__Assigned task__.
Copy the listing exactly as given. Omit every picture.

::: Data

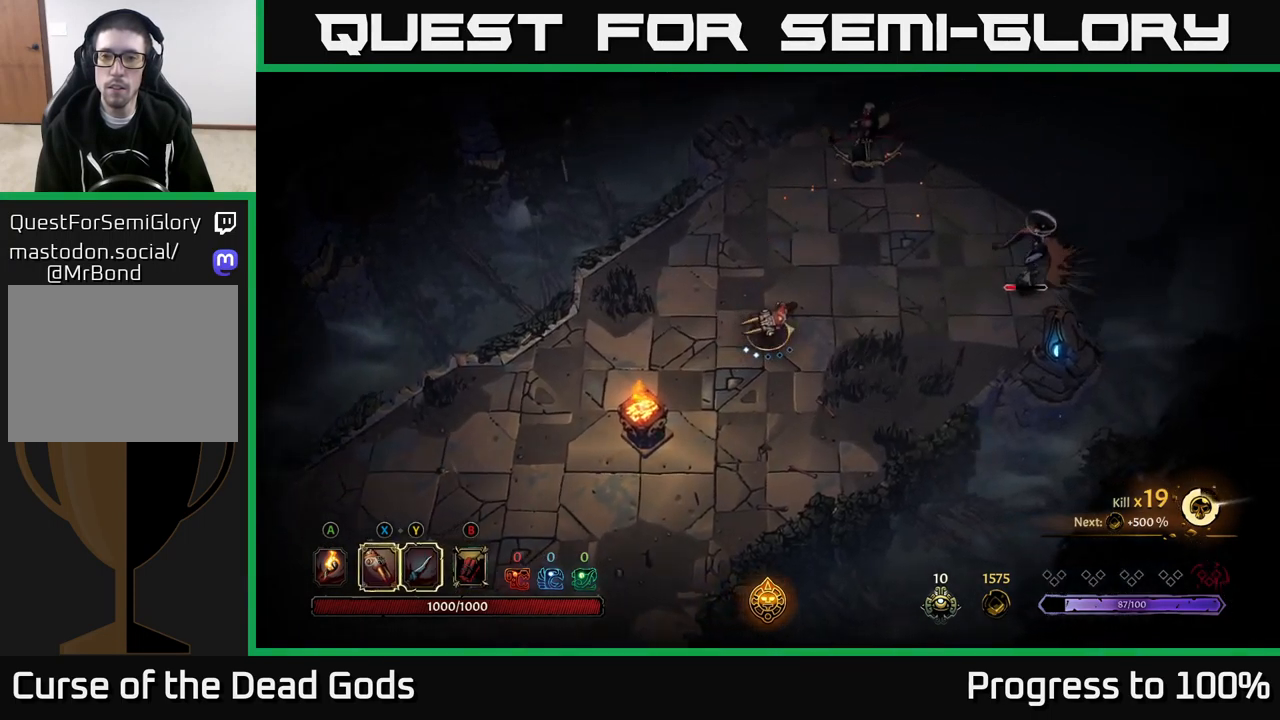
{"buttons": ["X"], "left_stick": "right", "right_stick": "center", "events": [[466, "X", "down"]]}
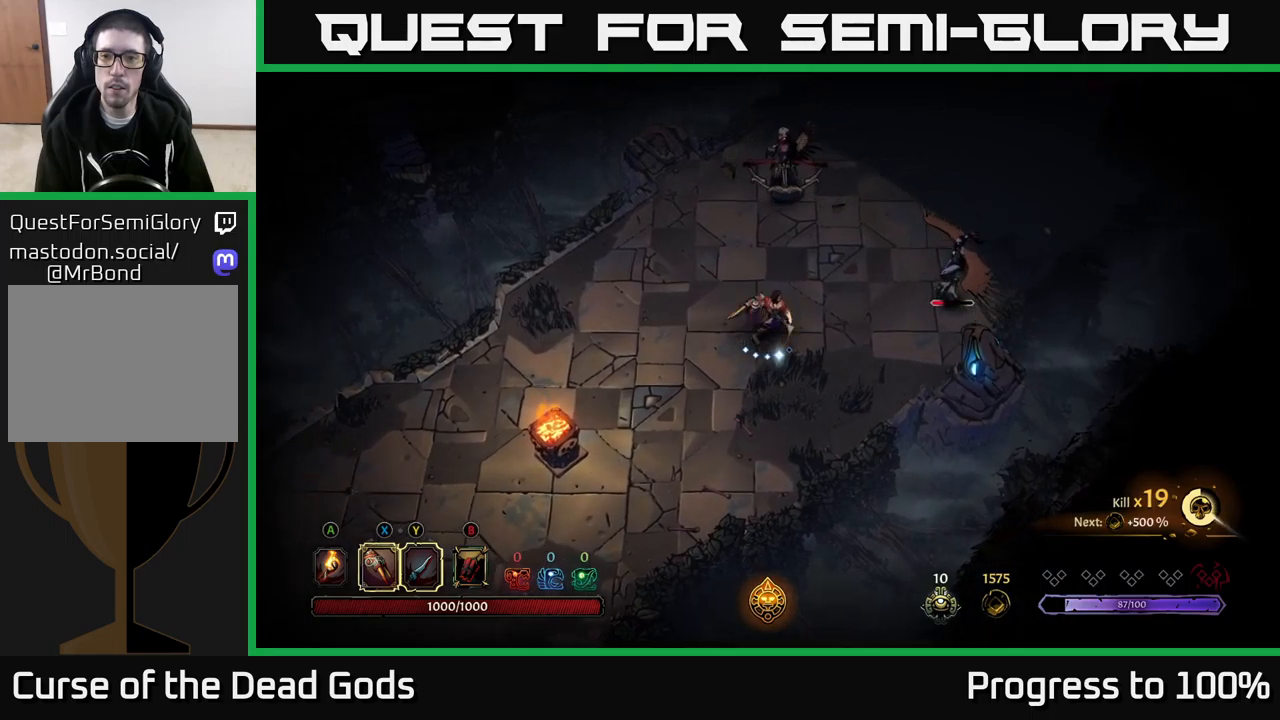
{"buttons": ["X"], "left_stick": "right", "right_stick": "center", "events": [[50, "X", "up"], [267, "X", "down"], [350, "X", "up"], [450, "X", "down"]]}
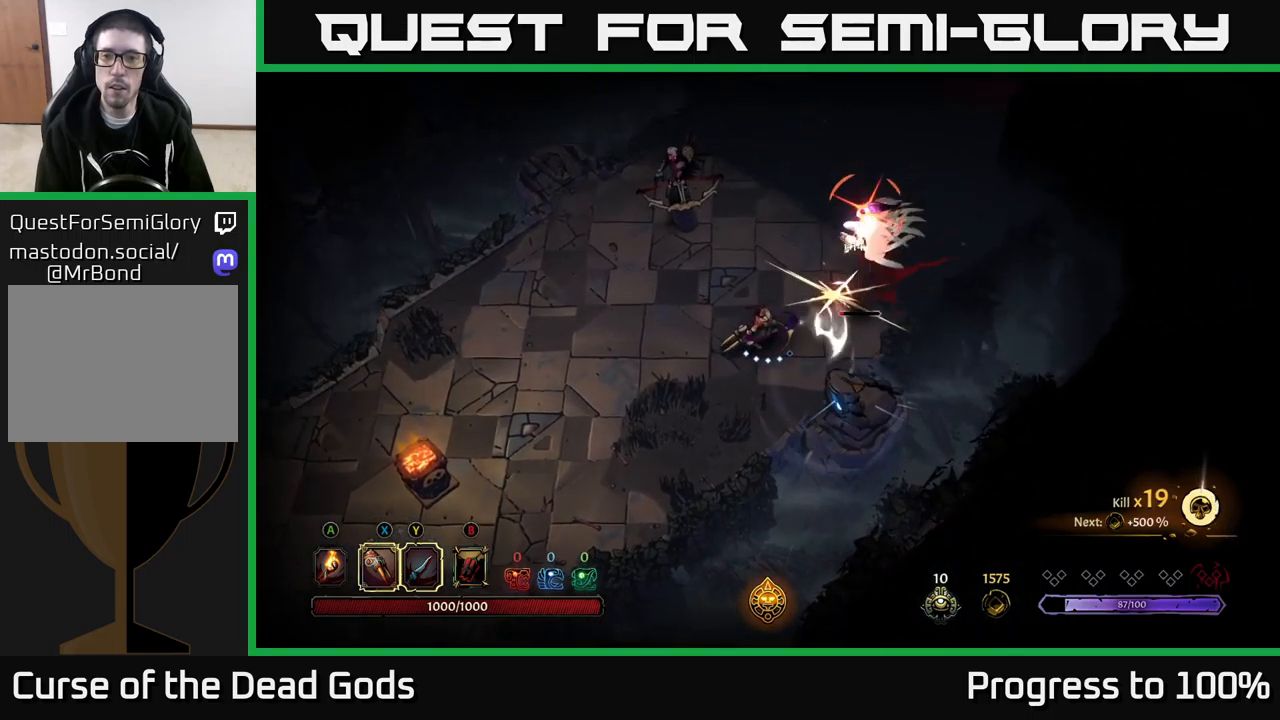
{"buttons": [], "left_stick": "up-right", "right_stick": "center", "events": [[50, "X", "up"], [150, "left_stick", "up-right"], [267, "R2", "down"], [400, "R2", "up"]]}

::::::

__Task solution__.
{"buttons": ["X"], "left_stick": "right", "right_stick": "center", "events": [[466, "X", "down"]]}
{"buttons": ["X"], "left_stick": "right", "right_stick": "center", "events": [[50, "X", "up"], [267, "X", "down"], [350, "X", "up"], [450, "X", "down"]]}
{"buttons": [], "left_stick": "up-right", "right_stick": "center", "events": [[50, "X", "up"], [150, "left_stick", "up-right"], [267, "R2", "down"], [400, "R2", "up"]]}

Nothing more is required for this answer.